In your effort to save some money, you might consider lowering the number of licences you order. Unfortunately, you then face the reality of users being locked out during the peaks, penalties for over-usage or creating workarounds to avoid exceeding the number of licensed users. None of these options are appealing.

Were you to investigate the loss being over-licensed costs your organisation, it might easily be 10%-30% of what you paid for the licences. Multiply this across the many tools and products being used by your teams and you see how quickly this drains your budget.

Concurrent licences could help

Vendors, of course, are well aware of this issue, hence many offer concurrent/floating user models. While this does solve a few issues, it does not solve over-licensing because you are still required to order for peak consumption.

And it gets worse

Many brilliant licence models call for licences to be ordered before a project may begin. In addition, these licences are often tied to a set period of time. Should your project run into delays, the loss in value for unused licences hits your bottom line even more aggressively. With only a handful of licences being used during the implementation or deployment, you will be bleeding cash without realising any value until your organisation is maximising licence usage.
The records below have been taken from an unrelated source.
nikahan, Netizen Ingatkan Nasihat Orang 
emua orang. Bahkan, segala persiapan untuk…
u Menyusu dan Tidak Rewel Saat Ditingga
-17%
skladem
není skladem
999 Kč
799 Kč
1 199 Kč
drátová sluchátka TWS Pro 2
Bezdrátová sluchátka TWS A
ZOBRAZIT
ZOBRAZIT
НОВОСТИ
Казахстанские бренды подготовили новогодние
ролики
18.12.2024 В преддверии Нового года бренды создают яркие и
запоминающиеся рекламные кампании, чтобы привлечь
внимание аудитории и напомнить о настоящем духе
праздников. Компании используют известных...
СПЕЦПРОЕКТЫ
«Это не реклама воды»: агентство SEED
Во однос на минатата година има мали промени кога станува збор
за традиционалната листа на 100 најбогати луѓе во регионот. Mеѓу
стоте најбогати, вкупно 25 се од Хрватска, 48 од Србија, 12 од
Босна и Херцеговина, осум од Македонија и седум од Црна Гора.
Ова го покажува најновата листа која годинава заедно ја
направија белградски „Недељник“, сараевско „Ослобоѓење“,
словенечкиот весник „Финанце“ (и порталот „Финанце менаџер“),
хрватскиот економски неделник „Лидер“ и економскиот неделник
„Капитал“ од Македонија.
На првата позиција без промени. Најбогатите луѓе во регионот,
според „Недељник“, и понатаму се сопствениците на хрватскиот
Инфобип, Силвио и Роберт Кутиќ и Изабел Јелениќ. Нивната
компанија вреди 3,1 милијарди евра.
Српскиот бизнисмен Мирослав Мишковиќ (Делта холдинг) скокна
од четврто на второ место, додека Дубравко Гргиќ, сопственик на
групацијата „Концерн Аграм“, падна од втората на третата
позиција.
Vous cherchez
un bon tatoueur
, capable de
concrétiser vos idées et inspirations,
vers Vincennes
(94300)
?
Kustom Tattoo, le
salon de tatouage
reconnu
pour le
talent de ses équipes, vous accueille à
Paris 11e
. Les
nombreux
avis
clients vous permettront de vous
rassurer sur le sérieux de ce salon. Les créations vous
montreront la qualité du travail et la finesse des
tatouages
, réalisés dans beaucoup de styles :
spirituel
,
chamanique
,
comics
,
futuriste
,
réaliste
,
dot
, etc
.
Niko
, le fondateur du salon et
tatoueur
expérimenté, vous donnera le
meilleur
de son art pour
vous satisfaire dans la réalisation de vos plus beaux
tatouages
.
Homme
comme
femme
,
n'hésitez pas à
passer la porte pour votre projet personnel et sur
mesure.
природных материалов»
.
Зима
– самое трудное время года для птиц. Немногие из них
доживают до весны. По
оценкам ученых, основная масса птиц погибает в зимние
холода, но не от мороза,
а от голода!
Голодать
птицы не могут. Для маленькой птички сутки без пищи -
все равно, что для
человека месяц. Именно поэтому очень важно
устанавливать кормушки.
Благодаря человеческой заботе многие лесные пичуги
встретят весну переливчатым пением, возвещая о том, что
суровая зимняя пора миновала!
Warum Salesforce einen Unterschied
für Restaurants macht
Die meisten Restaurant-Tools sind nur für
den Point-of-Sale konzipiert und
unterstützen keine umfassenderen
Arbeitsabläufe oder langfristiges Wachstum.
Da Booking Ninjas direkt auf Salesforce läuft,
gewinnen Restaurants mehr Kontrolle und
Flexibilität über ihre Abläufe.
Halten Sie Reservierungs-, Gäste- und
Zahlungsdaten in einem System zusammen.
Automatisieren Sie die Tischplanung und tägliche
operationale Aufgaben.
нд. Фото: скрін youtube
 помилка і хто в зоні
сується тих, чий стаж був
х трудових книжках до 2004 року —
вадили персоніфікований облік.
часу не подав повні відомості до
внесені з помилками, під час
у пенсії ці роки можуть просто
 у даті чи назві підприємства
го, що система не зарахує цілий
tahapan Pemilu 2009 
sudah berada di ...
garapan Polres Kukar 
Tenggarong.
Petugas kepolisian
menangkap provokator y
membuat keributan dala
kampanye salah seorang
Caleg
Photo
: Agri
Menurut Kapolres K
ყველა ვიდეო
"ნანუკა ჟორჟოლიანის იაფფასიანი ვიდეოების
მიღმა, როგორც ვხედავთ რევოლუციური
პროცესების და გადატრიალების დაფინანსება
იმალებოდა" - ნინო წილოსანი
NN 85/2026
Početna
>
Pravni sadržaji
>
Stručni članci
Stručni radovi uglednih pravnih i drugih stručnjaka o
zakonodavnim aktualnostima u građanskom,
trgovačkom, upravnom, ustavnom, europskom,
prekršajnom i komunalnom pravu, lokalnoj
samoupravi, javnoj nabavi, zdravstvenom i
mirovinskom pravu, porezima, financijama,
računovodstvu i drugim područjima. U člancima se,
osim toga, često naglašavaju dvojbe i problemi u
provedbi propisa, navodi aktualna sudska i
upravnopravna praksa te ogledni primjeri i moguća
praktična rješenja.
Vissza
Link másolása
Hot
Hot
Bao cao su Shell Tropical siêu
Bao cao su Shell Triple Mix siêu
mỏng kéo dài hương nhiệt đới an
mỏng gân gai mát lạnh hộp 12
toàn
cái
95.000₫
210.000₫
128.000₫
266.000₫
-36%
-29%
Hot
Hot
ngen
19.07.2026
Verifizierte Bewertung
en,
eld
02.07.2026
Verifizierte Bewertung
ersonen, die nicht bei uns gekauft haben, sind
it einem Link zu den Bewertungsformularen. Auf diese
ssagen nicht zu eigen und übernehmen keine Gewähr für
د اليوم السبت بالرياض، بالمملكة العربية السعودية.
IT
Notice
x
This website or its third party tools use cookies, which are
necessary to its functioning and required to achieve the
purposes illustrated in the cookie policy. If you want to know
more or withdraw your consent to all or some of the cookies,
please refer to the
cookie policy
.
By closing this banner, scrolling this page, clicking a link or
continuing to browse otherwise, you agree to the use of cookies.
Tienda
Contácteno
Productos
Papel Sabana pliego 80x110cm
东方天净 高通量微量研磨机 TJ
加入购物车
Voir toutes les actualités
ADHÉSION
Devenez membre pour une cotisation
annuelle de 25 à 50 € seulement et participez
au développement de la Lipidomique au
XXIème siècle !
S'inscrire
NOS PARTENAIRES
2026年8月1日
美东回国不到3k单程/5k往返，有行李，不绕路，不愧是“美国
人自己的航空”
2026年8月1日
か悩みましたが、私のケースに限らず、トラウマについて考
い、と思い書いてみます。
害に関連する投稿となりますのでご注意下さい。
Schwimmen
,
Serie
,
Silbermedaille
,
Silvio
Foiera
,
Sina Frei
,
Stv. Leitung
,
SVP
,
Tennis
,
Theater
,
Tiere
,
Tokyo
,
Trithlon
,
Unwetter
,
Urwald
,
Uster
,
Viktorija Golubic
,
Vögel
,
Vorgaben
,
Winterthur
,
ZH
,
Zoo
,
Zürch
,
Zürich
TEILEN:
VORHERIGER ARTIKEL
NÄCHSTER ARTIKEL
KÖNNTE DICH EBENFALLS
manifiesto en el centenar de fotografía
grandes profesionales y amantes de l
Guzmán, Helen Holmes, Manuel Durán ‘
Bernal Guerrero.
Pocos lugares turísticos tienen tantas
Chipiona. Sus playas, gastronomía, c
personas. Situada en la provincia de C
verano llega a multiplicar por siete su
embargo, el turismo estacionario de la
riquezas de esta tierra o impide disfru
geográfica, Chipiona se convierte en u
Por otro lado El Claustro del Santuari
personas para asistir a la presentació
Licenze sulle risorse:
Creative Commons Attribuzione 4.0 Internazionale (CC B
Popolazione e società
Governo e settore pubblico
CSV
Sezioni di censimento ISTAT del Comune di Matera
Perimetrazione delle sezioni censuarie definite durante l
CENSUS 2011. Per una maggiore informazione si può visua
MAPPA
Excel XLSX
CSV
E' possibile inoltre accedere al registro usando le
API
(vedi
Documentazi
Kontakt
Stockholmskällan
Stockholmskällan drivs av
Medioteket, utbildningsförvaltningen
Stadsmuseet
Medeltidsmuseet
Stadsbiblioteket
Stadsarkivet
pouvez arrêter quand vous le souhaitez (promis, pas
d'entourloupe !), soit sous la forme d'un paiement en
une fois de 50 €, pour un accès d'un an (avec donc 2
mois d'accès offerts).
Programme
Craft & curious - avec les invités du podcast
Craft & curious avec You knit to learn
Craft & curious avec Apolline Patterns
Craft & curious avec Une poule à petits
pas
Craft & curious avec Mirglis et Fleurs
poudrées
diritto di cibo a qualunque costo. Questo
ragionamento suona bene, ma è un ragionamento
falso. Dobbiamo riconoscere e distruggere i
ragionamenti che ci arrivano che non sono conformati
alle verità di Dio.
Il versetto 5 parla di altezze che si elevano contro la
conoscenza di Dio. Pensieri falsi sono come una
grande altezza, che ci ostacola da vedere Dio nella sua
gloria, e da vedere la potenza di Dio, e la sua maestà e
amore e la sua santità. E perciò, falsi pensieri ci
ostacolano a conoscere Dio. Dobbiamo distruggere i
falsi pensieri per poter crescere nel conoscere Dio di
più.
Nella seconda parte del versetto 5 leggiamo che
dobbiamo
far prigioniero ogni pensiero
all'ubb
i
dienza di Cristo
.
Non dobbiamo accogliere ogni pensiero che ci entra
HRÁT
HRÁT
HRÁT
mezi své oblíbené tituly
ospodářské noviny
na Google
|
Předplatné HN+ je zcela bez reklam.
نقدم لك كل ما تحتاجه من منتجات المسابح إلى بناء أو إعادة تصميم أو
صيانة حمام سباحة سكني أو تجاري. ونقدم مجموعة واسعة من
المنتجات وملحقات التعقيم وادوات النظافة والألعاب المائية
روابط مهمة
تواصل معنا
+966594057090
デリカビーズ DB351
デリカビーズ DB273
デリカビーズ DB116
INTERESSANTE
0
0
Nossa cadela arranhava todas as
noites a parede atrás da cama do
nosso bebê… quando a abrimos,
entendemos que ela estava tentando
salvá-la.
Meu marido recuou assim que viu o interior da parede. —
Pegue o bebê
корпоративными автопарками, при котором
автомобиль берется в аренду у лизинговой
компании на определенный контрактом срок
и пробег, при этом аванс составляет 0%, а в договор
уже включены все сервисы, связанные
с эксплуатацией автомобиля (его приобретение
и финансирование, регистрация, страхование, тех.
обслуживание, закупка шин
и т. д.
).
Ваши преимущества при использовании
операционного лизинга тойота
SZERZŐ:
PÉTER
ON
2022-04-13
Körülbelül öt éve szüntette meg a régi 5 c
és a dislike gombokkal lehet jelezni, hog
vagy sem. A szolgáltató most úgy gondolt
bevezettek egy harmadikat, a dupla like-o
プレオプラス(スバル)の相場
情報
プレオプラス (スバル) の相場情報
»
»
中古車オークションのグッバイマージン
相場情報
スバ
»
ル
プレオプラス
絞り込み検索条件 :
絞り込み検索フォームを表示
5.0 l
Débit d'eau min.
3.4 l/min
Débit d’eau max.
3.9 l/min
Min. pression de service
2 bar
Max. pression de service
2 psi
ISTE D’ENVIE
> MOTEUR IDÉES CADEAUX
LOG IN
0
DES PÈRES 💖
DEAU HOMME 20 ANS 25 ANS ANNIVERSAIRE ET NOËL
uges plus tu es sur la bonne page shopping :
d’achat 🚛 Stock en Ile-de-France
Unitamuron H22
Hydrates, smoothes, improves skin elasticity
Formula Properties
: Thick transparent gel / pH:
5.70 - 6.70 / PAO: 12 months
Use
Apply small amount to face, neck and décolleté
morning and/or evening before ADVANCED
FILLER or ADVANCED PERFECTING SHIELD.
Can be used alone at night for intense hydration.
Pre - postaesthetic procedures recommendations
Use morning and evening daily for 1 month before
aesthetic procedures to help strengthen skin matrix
This is simply too much red. The likes of AWS and Microsoft Azure have made it possible for software vendors to scale their infrastructure up and down depending on actual use. It is time for software vendors to pass some of this flexibility on to their customers.

The right way

SaaS providers wanting to offer a more flexible licensing model should reconsider the pricing of their products. Innovative cloud companies will often give the customer the following options:

  • Pay-as-you-go: Only pay your actual usage at the end of every billing period. Usually, this also means a slightly higher license cost, due to the increased effort involved in sending and collecting monthly payments. But it gives customers the freedom to scale up and down as they see fit and they are not committed to a long-term contract.
  • Prepaid service credits: To enjoy more advantageous pricing, organisations can purchase in quantity and use the licences over time as their business requires and with no fear of licence expiration or price increases. Your business needs dictate how many licences from your prepaid pool of service credits are consumed over time.

Your new reality could look like this:

Looks much better, does it not?

The topic of licensing is important to me not only as the CEO of 4me looking for more ways to outsmart our competitors; it is important to me as a buyer of SaaS as well. All application services we use internally are obtained as a service, and I wished our SaaS providers would offer pricing models similar to what we offer our customers.

Who am I?

My name is Cor Winkler Prins. I am the CEO and co-founder of 4me. I have worked in the service management space for more than 20 years. At 4me, we believe it is our role to take enterprise service management to a higher level. To do this, we constantly look for ways to remove complexity, which allows our customers to free up resources needed to improve their service management maturity.